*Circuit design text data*

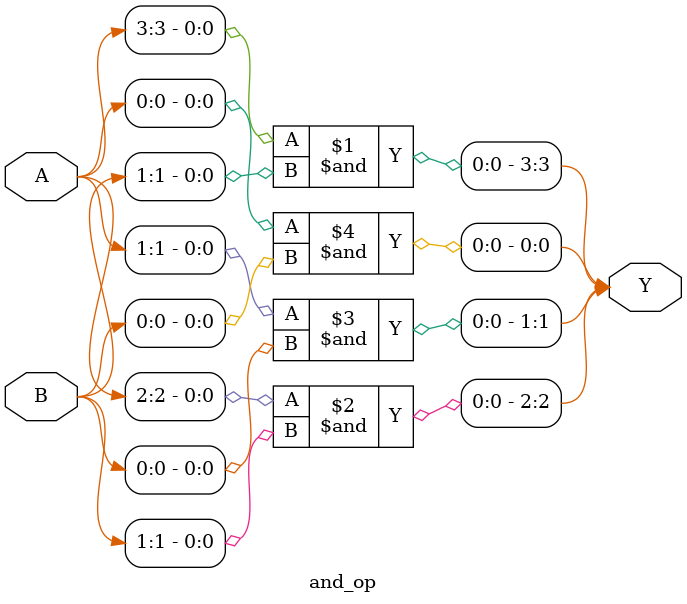
<source format=sv>

module and_op(
    input  logic [3:0] A,
    input  logic [1:0] B,
    output logic [3:0] Y
);
    assign Y[3] = A[3] & B[1];
    assign Y[2] = A[2] & B[1];
    assign Y[1] = A[1] & B[0];
    assign Y[0] = A[0] & B[0];
endmodule
</source>
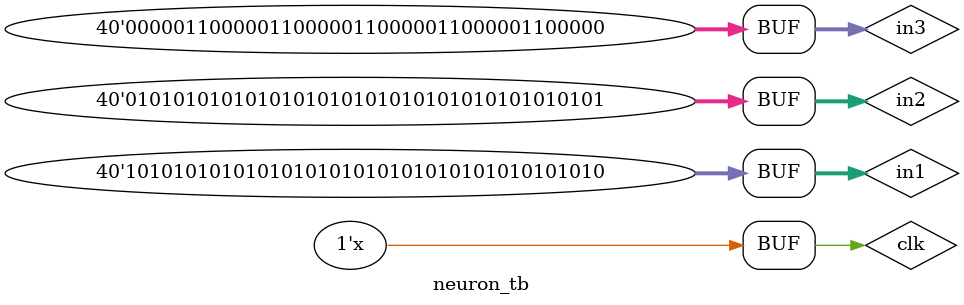
<source format=sv>
`timescale 1ns/1ns

module spike_neuron (clk, neuron_in1, neuron_in2, neuron_in3,
                     w3i, w2i, w1i, neuron_out);

  // Neuron Inputs Declaration
  input wire [2:0] w1i;
  input wire [2:0] w2i;
  input wire [2:0] w3i;
  input wire clk;
  input wire neuron_in1;
  input wire neuron_in2;
  input wire neuron_in3;

  //Neuron Outputs Declaration
  output neuron_out;

  // Neuron Constants
  reg [4:0] V_rest = 6;
  reg [4:0] V_leak = 1;
  reg K_syn = 1;
  reg [4:0] V_thresh = 14;
  reg [4:0] V_i = 6;
  reg neuron_i_reg = 0;

  // Neuron Dynamics
  always @(posedge clk) begin
    neuron_i_reg = 0;
    V_i = V_i + K_syn * (w1i*neuron_in1 + w2i*neuron_in2 + w3i*neuron_in3) - V_leak;
    if (V_i >= V_thresh) begin
      V_i = V_rest;
      neuron_i_reg = 1;
    end
    if (V_i < V_rest) begin
      V_i = V_rest;
    end
  end
  assign neuron_out = neuron_i_reg;
endmodule

module spiking_network (clk, neuron_1, neuron_2, neuron_3, neuron_7,
                        neuron_8);

  // Network Inputs Declaration
  input wire clk;
  input wire neuron_1;
  input wire neuron_2;
  input wire neuron_3;

  //Neuron Outputs Declaration
  output wire neuron_7;
  output wire neuron_8;

  // Network Synaptic Weights
  reg [2:0] w14 = 3;
  reg [2:0] w15 = 1;
  reg [2:0] w16 = 4;
  reg [2:0] w24 = 3;
  reg [2:0] w25 = 2;
  reg [2:0] w26 = 3;
  reg [2:0] w34 = 2;
  reg [2:0] w35 = 3;
  reg [2:0] w36 = 4;
  reg [2:0] w47 = 3;
  reg [2:0] w48 = 2;
  reg [2:0] w57 = 2;
  reg [2:0] w58 = 4;
  reg [2:0] w67 = 3;
  reg [2:0] w68 = 2;

  // Hidden Layer Neurons
  wire neuron_4;
  wire neuron_5;
  wire neuron_6;

  spike_neuron neuron4 (
    .clk (clk),
    .neuron_in1 (neuron_1),
    .neuron_in2 (neuron_2),
    .neuron_in3 (neuron_3),
    .w1i (w14),
    .w2i (w24),
    .w3i (w34),
    .neuron_out (neuron_4)
  );

  spike_neuron neuron5 (
    .clk (clk),
    .neuron_in1 (neuron_1),
    .neuron_in2 (neuron_2),
    .neuron_in3 (neuron_3),
    .w1i (w15),
    .w2i (w25),
    .w3i (w35),
    .neuron_out (neuron_5)
  );

  spike_neuron neuron6 (
    .clk (clk),
    .neuron_in1 (neuron_1),
    .neuron_in2 (neuron_2),
    .neuron_in3 (neuron_3),
    .w1i (w16),
    .w2i (w26),
    .w3i (w36),
    .neuron_out (neuron_6)
  );

  spike_neuron neuron7 (
    .clk (clk),
    .neuron_in1 (neuron_4),
    .neuron_in2 (neuron_5),
    .neuron_in3 (neuron_6),
    .w1i (w47),
    .w2i (w57),
    .w3i (w67),
    .neuron_out (neuron_7)
  );

  spike_neuron neuron8 (
    .clk (clk),
    .neuron_in1 (neuron_4),
    .neuron_in2 (neuron_5),
    .neuron_in3 (neuron_6),
    .w1i (w48),
    .w2i (w58),
    .w3i (w68),
    .neuron_out (neuron_8)
  );

endmodule

module neuron_tb;
reg clk, neuron_1, neuron_2, neuron_3;
reg [39:0] in1 = 40'b1010101010101010101010101010101010101010;
reg [39:0] in2 = 40'b0101010101010101010101010101010101010101;
reg [39:0] in3 = 40'b0000011000001100000110000011000001100000;
wire neuron_7;
wire neuron_8;
//
spiking_network U0 (
  .clk (clk),
  .neuron_1 (neuron_1),
  .neuron_2 (neuron_2),
  .neuron_3 (neuron_3),
  .neuron_7 (neuron_7),
  .neuron_8 (neuron_8)
);

initial begin
  $dumpfile("fire_sequence_1.vcd");
  $dumpvars;
  $display("\t\ttime,\tclk,\tneuron_1,\tneuron_2,\tneuron_3, \tneuron_7, \tneuron_8");
  $monitor("%d,\t%b,\t%b,\t%b,\t%b,\t%b,\t%b",$time, clk, neuron_1, neuron_2, neuron_3, neuron_7, neuron_8);
	/*$finish;*/
end

initial begin
clk = 0;
neuron_1 = 0;
neuron_2 = 0;
neuron_3 = 0;
end

always
#5 clk = !clk;

integer i = 39;
always @(posedge clk) begin
  if (i >= 0) begin
	neuron_1 = in1[i];
	neuron_2 = in2[i];
	neuron_3 = in3[i];
	i <= i - 1;
  end
  if (i < 0) begin
    neuron_1 = 0;
    neuron_2 = 0;
    neuron_3 = 0;
  end
end

endmodule

</source>
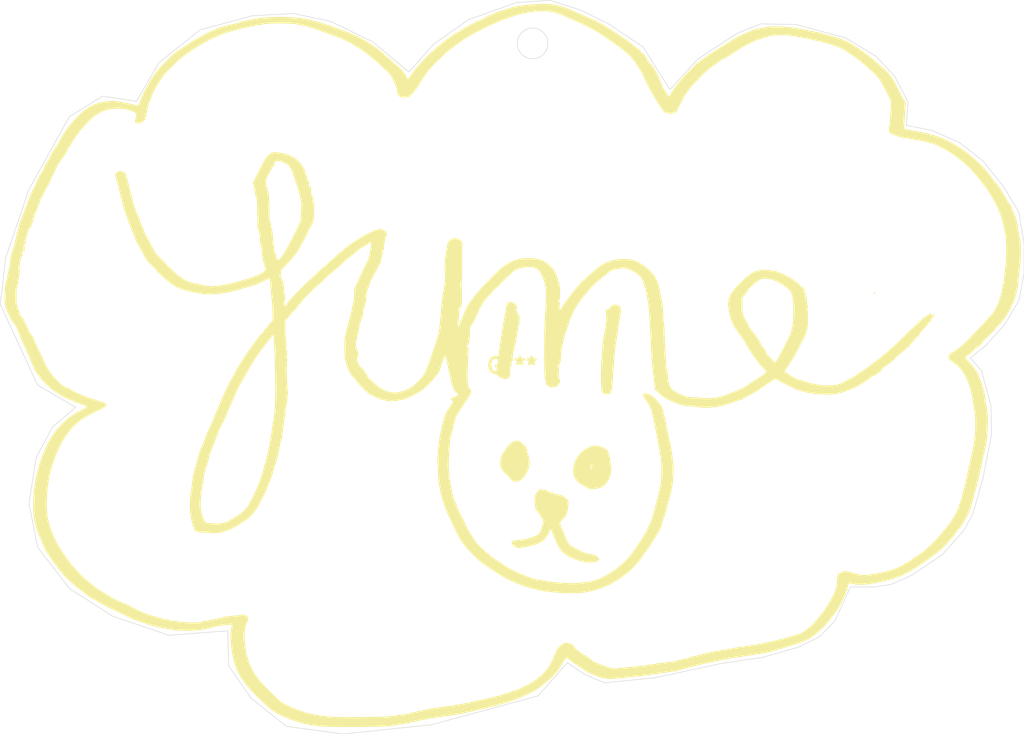
<source format=kicad_pcb>
(kicad_pcb
	(version 20240108)
	(generator "pcbnew")
	(generator_version "8.0")
	(general
		(thickness 1.6)
		(legacy_teardrops no)
	)
	(paper "A4")
	(layers
		(0 "F.Cu" signal)
		(31 "B.Cu" signal)
		(32 "B.Adhes" user "B.Adhesive")
		(33 "F.Adhes" user "F.Adhesive")
		(34 "B.Paste" user)
		(35 "F.Paste" user)
		(36 "B.SilkS" user "B.Silkscreen")
		(37 "F.SilkS" user "F.Silkscreen")
		(38 "B.Mask" user)
		(39 "F.Mask" user)
		(40 "Dwgs.User" user "User.Drawings")
		(41 "Cmts.User" user "User.Comments")
		(42 "Eco1.User" user "User.Eco1")
		(43 "Eco2.User" user "User.Eco2")
		(44 "Edge.Cuts" user)
		(45 "Margin" user)
		(46 "B.CrtYd" user "B.Courtyard")
		(47 "F.CrtYd" user "F.Courtyard")
		(48 "B.Fab" user)
		(49 "F.Fab" user)
		(50 "User.1" user)
		(51 "User.2" user)
		(52 "User.3" user)
		(53 "User.4" user)
		(54 "User.5" user)
		(55 "User.6" user)
		(56 "User.7" user)
		(57 "User.8" user)
		(58 "User.9" user)
	)
	(setup
		(pad_to_mask_clearance 0)
		(allow_soldermask_bridges_in_footprints no)
		(pcbplotparams
			(layerselection 0x00010fc_ffffffff)
			(plot_on_all_layers_selection 0x0000000_00000000)
			(disableapertmacros no)
			(usegerberextensions no)
			(usegerberattributes yes)
			(usegerberadvancedattributes yes)
			(creategerberjobfile yes)
			(dashed_line_dash_ratio 12.000000)
			(dashed_line_gap_ratio 3.000000)
			(svgprecision 4)
			(plotframeref no)
			(viasonmask no)
			(mode 1)
			(useauxorigin no)
			(hpglpennumber 1)
			(hpglpenspeed 20)
			(hpglpendiameter 15.000000)
			(pdf_front_fp_property_popups yes)
			(pdf_back_fp_property_popups yes)
			(dxfpolygonmode yes)
			(dxfimperialunits yes)
			(dxfusepcbnewfont yes)
			(psnegative no)
			(psa4output no)
			(plotreference yes)
			(plotvalue yes)
			(plotfptext yes)
			(plotinvisibletext no)
			(sketchpadsonfab no)
			(subtractmaskfromsilk no)
			(outputformat 1)
			(mirror no)
			(drillshape 1)
			(scaleselection 1)
			(outputdirectory "")
		)
	)
	(net 0 "")
	(footprint "LOGO" (layer "F.Cu") (at 150 101.5))
	(gr_circle
		(center 152 70)
		(end 153.5 70)
		(stroke
			(width 0.05)
			(type default)
		)
		(fill none)
		(layer "Edge.Cuts")
		(uuid "4e492565-9d1f-45b5-87fb-16a27b098ca2")
	)
	(gr_poly
		(pts
			(xy 165.43 74.51) (xy 168.13 71.53) (xy 172 69) (xy 174.29 68.09) (xy 177.74 68.15) (xy 182.58 69.46)
			(xy 185.57 71.28) (xy 187.39 73.24) (xy 188.67 75.74) (xy 188.5 78) (xy 191 78.5) (xy 193.71 79.7)
			(xy 196 81.5) (xy 198 84) (xy 199.5 86.5) (xy 200 89.5) (xy 200 92.5) (xy 199.51 95.11) (xy 198.12 97.47)
			(xy 196.25 99.54) (xy 194.75 100.74) (xy 195.84 101.97) (xy 196.78 105.42) (xy 196.81 108.31) (xy 196 112.5)
			(xy 195 116) (xy 194.12 117.61) (xy 192 120) (xy 189 122) (xy 187.03 122.88) (xy 185.34 123.14) (xy 183.06 123.12)
			(xy 181.5 126.5) (xy 180 128) (xy 178 129) (xy 174.5 130) (xy 170.15 130.66) (xy 164 132) (xy 159 132.5)
			(xy 157.01 131.63) (xy 155.4 130.52) (xy 152.54 133.77) (xy 142.16 136.59) (xy 133.5 137.5) (xy 127.96 136.76)
			(xy 124.5 134) (xy 122.31 130.85) (xy 122.22 127.41) (xy 116.49 127.85) (xy 111 126) (xy 106.74 123.26)
			(xy 103.65 119.26) (xy 102.81 114.97) (xy 103.5 110.5) (xy 105.13 107.46) (xy 107.37 105.57) (xy 103.65 103.39)
			(xy 100 95.5) (xy 100.52 91.03) (xy 102.78 84.31) (xy 106.75 77.16) (xy 109.99 75.15) (xy 113.3 75.66)
			(xy 115.5 71.88) (xy 119.53 68.67) (xy 124.64 67.29) (xy 128.67 67.08) (xy 132.3 67.85) (xy 136.38 69.84)
			(xy 139.91 72.8) (xy 142.34 70.06) (xy 145.73 67.68) (xy 150.42 66.01) (xy 153.65 65.78) (xy 156.62 66.71)
			(xy 159.44 68.1) (xy 162.78 70.34) (xy 164.61 73.23)
		)
		(stroke
			(width 0.05)
			(type solid)
		)
		(fill none)
		(layer "Edge.Cuts")
		(uuid "86c7c905-4432-4ce1-a85c-6b5ad30e46e1")
	)
)
</source>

*TRY IT*
Pull together all lines from the data that mention the word "Courtyard".

*RESPONSE TO THIS EXERCISE*
		(46 "B.CrtYd" user "B.Courtyard")
		(47 "F.CrtYd" user "F.Courtyard")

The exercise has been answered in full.